Is an alfalfa futures contract in your future?
|By Mike Rankin|
The thought of alfalfa being traded on the futures market is a concept that probably scares a lot of hay growers and marketers. After all, supply, demand, quality, and good old-fashioned one-on-one negotiations have carried the day for a long time when it comes to hay pricing.
Bill Plourd, president of California-based El Toro Export LLC, isn’t sure one is needed either, but he is on a U.S. Forage Export Council (USFEC) exploration committee charged to collect input from various stakeholders and fact find the feasibility of implementing an alfalfa futures contract. “This is the start of a conversation,” Plourd said at the 2016 National Hay Association Convention held in Pasco, Wash.
Though the committee is comprised of forage exporters, Plourd emphasized the importance of getting input from all sectors of the industry. This includes producers, traders, buyers — both foreign and domestic, retailers, and end users.
“What’s changed now compared to the way we’ve been trading hay for the past many years is the rapid flow of information and greater market volatility,” Plourd said. “However, for this to work, all sectors of the industry are going to have to support the concept. If one sector doesn’t use it, then the chain fails.”
Plourd pointed out that we now operate in a global market with instantaneous information exchange.
“What our Federal Reserve chairman says in Washington, D.C., impacts the price of hay in Ellensburg, Wash. The difference between using words such as ‘stable’ or ‘robust’ to describe our economy immediately moves the market,” he explained.
Unlike annual crops, there are currently no good price projection tools for alfalfa when we have to look long term. The only means of managing risk is to take physical possession of the crop. Plourd said that we don’t really have a system of projecting alfalfa prices beyond a couple of months.
“Perhaps the biggest reason we need to consider an alfalfa futures contract is because of price volatility,” Plourd said. “The volatility of today’s markets are drastically more than they’ve ever been and we need to manage that price risk.”
Showing data that alfalfa is the fourth largest value crop in the United States, Plourd noted that alfalfa passes the volume test needed for establishing a futures contract.
In addition to discussing the concept of a potential alfalfa futures contract with the various stakeholder groups, Plourd said the USFEC committee was also charged with contacting the Chicago Mercantile Exchange (CME) for the purpose of designing an actual contract. Once completed, it can be evaluated. There likely won’t be much movement on this effort until 2017.
Plourd shared that he had found a paper from the University of California-Davis that discussed the concept of alfalfa future contracts and listed the elements needed for such a marketing tool to be viable. These included:
· Price uncertainty
· Demand and supply uncertainty
· Deliverability of the commodity
· Product homogeneity
· Availability of price information
· Trading opportunity
The current alfalfa market meets all of these criteria, though the concept of crop homogeneity, or being the same, might present the biggest challenge.

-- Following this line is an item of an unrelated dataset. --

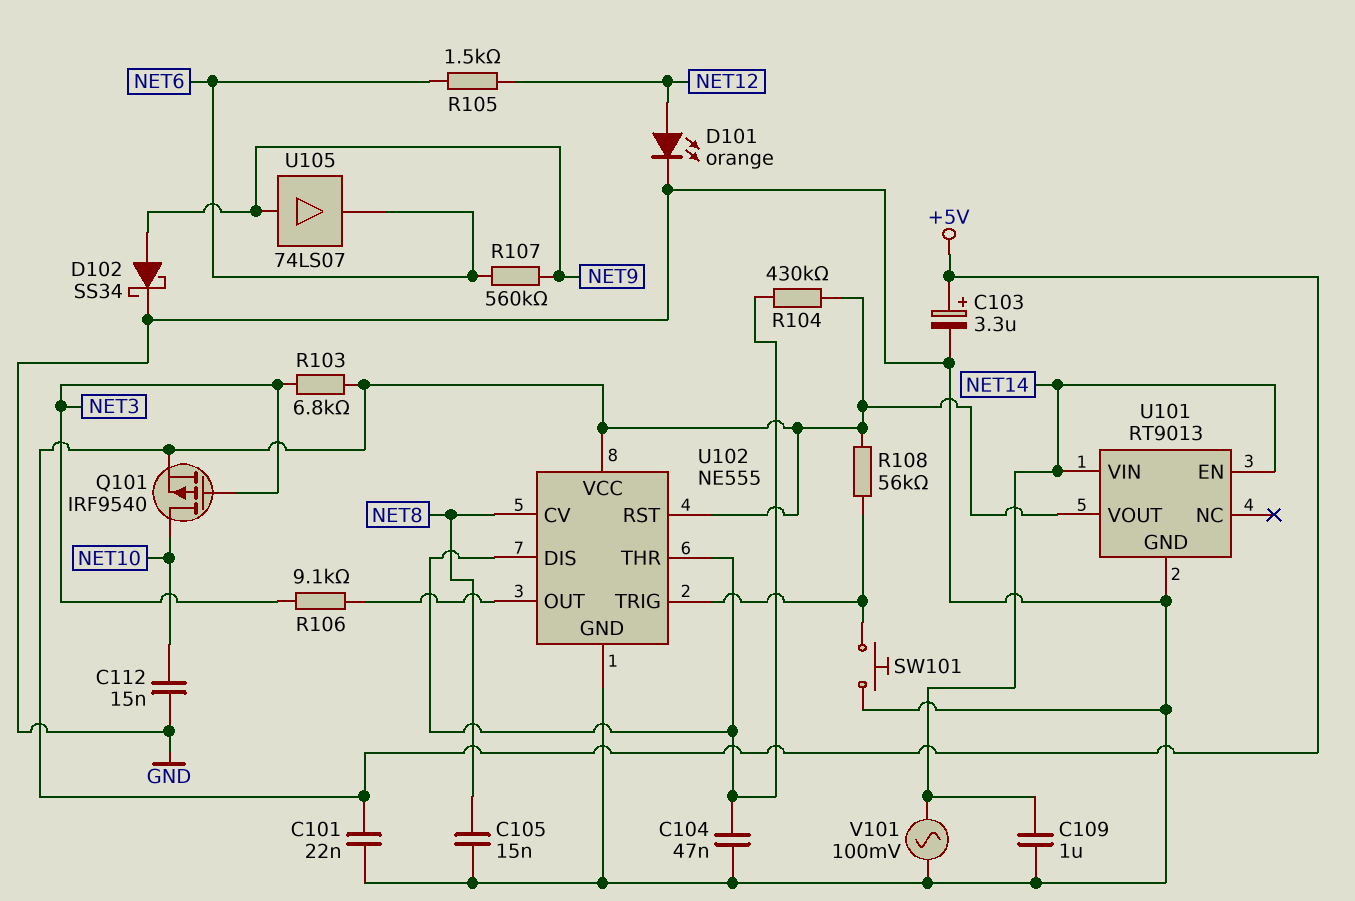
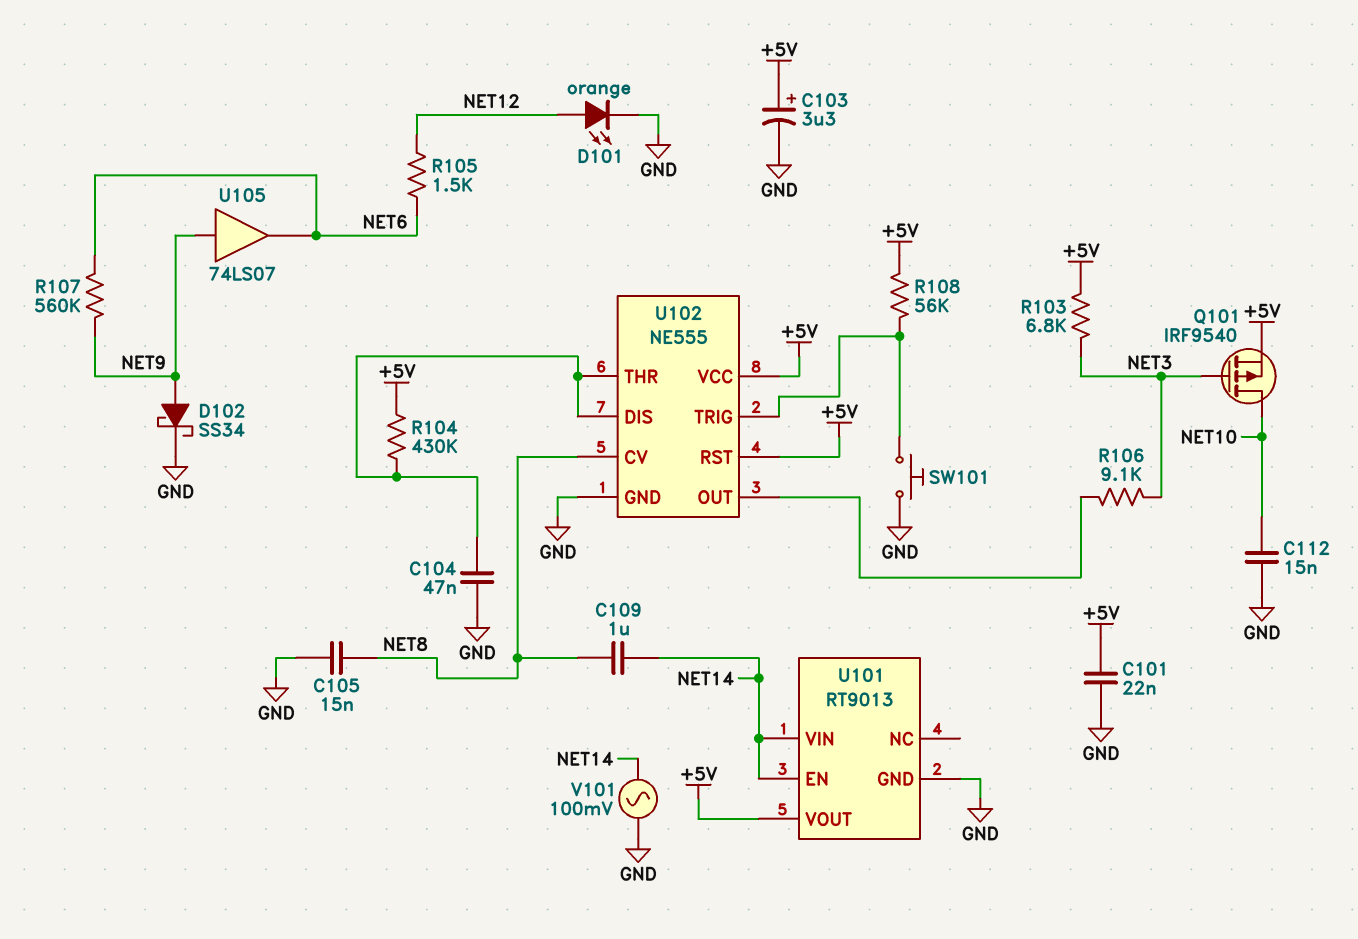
C109: 1uF (GND, NET14) -> 1uF (NET8, NET14)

“I’m one of those people who thinks every stack of hay is different,” Plourd said. “The characteristics of hay are broader than, for example, No. 2 yellow corn.”
Plourd surmised that a baseline quality would have to be established. He noted that a similar problem was overcome with cattle futures. “Still, it’s a bit of challenge with alfalfa compared to most other commodities,” he said.
As for hay types other than alfalfa, Plourd noted that an alfalfa futures contract price could be used as a guide because most hay types follow similar price movement trends.
Plourd also stated that a futures contract would enhance market transparency.
“I say this because in some cases people don’t want transparency,” he said. “It’s sometimes easier to have your own little market niche and there not be a whole lot of price discovery.”
Excessive speculation in futures markets is also a concern for some people. This type of activity has the potential to drive prices to values not reflective of the cash market. Plourd acknowledged the risk of this occurring but also noted that it is now easier for the exchanges to monitor such activity with our current electronic trading platforms.
To conclude, Plourd noted that a futures market might make it easier for alfalfa to compete for acres against commodities that currently enjoy less pricing risk than hay.